──────── EXTRAIT DU TEXTE

Le siècle s’ouvre sur un sentiment terrible d’incapacité de résoudre des problèmes. L’indignation est largement partagée dans le monde entier. Mais le message Stéphane Hessel qui nous invitait à s’engager n’est pas entendu. Tout se passe comme si nous savions qu’il faut faire quelque chose, mais que nous sommes incapable de le faire.
À Alep, les ennemis de ses ennemis ne sont pas forcément des amis et les civils, après avoir été les premières victimes de la paix sous le régime de Daesh, sont les premières victimes de la guerre que le régime de Bachar el Assad mène contre ses opposants avec plus de vigueur que contre Daesh.
Cette guerre de Syrie a gonflé le flux de migrants qui traversaient la mer Méditerranée ou les montagnes des Balkans. Ces migrations préfigurent la marée humaine qui doit envahir nos riches contrées sous les assauts d’un réchauffement climatique impossible à arrêter faute d’effort de raison et d’excès d’égoïsme à courte vue.
10 000 migrants survivent à Calais, ce sont 10 000 personnes que les autorités veulent effacer avec le démantèlement de la jungle. Mais les autorités ne savent pas vraiment comment faire. Le gouvernement œuvre par étapes, mais la municipalité pousse sous les appels lancés par les acteurs économiques et politiques locaux.
Les renoncements gouvernementaux en matière économique et sociale accentuent la sensation d’un progrès impossible, ou plutôt d’une régression s’imposant régime permanent.

────────────────
──────── LIGNES RÉPERTORIÉES

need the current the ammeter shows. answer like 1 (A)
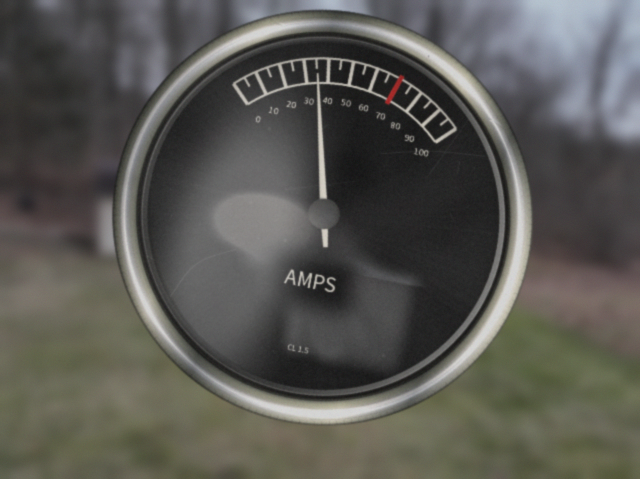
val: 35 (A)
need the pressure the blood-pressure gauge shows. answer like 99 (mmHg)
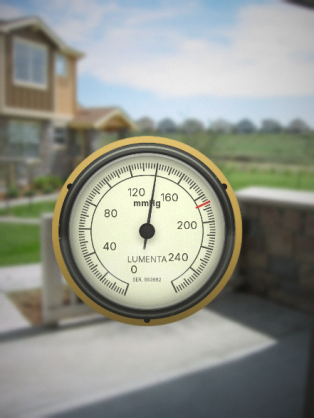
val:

────────────────
──────── LIGNES RÉPERTORIÉES

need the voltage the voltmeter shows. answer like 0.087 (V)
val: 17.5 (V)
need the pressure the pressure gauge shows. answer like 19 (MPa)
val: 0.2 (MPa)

────────────────

TÂCHE À EFFECTUER ▸ Reproduisez fidèlement, s'il vous plaît, le passage de l'extrait sur la guerre de Syrie et les migrants qui va de « À Alep, les » jusqu'à « à courte vue. » inclus. Ces lignes forment un matériau à part, sans lien avec l'extrait.

RÉPONSE RÉDIGÉE ▸
À Alep, les ennemis de ses ennemis ne sont pas forcément des amis et les civils, après avoir été les premières victimes de la paix sous le régime de Daesh, sont les premières victimes de la guerre que le régime de Bachar el Assad mène contre ses opposants avec plus de vigueur que contre Daesh.
Cette guerre de Syrie a gonflé le flux de migrants qui traversaient la mer Méditerranée ou les montagnes des Balkans. Ces migrations préfigurent la marée humaine qui doit envahir nos riches contrées sous les assauts d’un réchauffement climatique impossible à arrêter faute d’effort de raison et d’excès d’égoïsme à courte vue.